The S&P CoreLogic Case-Shiller 20-city house price index rose 0.4% in April compared to the previous month.
Home prices in the 20 major U.S. metro markets were up 7.2% in the last 12 months ending in April. That’s down from an increase of 7.5% the previous month.
A broader measure of home prices, the national index, rose 0.3% in April and was also up 6.3% over the past year. All numbers are seasonally adjusted.
The 20-city and the national index are at an all-time high.
Key details: San Diego posted the biggest year-over-year home-price gains in April. Prices were up 10.3%.
All 20 major markets reported yearly gains.
Home prices grew the slowest in Portland, by 1.7%.

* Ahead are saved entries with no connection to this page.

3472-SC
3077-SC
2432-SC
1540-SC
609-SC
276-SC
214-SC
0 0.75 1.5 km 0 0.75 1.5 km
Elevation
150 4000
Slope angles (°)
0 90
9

Cities Change from last year
Atlanta 5.9%
Boston 7.9%
Charlotte 7.3%
Chicago 8.7%
Cleveland 8.5%
Dallas 3.4%
Denver 2%
Detroit 7.2%
Las Vegas 8.3%
Los Angeles 8.6%
Miami 8.2%
Minneapolis 2.9%
New York 9.4%
Phoenix 4.8%
Portland 1.7%
San Diego 10.3%
San Francisco 4.7%
Seattle 7.5%
Tampa 3.6%
Washington 6.4%
Composite-20 7.2%
A separate report from the Federal Housing Finance Agency also showed home prices rose 0.2% in April from the previous month, and were up 6.3% in the past year. Compared to last year, home prices were up the most in the New England and Middle Atlantic regions.
The median price of a resale home was $407,600 April, and a newly built home was $433,500.

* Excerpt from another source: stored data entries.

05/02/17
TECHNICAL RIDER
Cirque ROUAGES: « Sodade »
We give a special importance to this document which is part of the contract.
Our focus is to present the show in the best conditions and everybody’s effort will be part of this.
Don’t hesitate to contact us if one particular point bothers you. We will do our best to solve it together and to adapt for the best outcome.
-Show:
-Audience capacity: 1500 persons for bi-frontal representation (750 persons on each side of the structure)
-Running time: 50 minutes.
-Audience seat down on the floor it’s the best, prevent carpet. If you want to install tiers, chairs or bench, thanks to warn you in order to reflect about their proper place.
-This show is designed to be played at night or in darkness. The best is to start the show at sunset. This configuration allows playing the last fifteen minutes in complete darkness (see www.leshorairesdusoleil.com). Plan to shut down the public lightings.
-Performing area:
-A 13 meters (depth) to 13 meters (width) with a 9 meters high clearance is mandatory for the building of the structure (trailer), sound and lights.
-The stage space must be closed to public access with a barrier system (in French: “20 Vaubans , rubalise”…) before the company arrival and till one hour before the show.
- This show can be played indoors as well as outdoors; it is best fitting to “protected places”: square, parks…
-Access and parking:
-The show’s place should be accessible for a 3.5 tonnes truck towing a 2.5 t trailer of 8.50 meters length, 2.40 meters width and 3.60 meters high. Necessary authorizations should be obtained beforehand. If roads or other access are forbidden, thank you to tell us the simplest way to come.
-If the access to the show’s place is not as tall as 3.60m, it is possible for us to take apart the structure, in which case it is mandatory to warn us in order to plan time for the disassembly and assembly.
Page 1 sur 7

Big picture: Home price growth slowed slightly in April, but prices still remain stubbornly high. Until there is a dramatic increase in property listings, home prices are likely to keep rising, and straining affordability.
First-time home buyers in particular are at a disadvantage, as they not only grapple with high mortgage rates, rising home prices, but also lack a prior home to sell, raise proceeds, and buy another.
What S&P said: “2024 is closely tracking the strong start observed last year, where March and April posted the largest rise seen prior to a slowdown in the summer and fall,” Brian D. Luke, head of commodities, real estate and digital assets at S&P Dow Jones Indices, said in a statement.
And “heading into summer, the market is at an all-time high, once again testing its resilience against the historically more active time of the year,” he added.
But to be sure, looking at the 20-city index, several markets saw prices decelerate, Luke noted.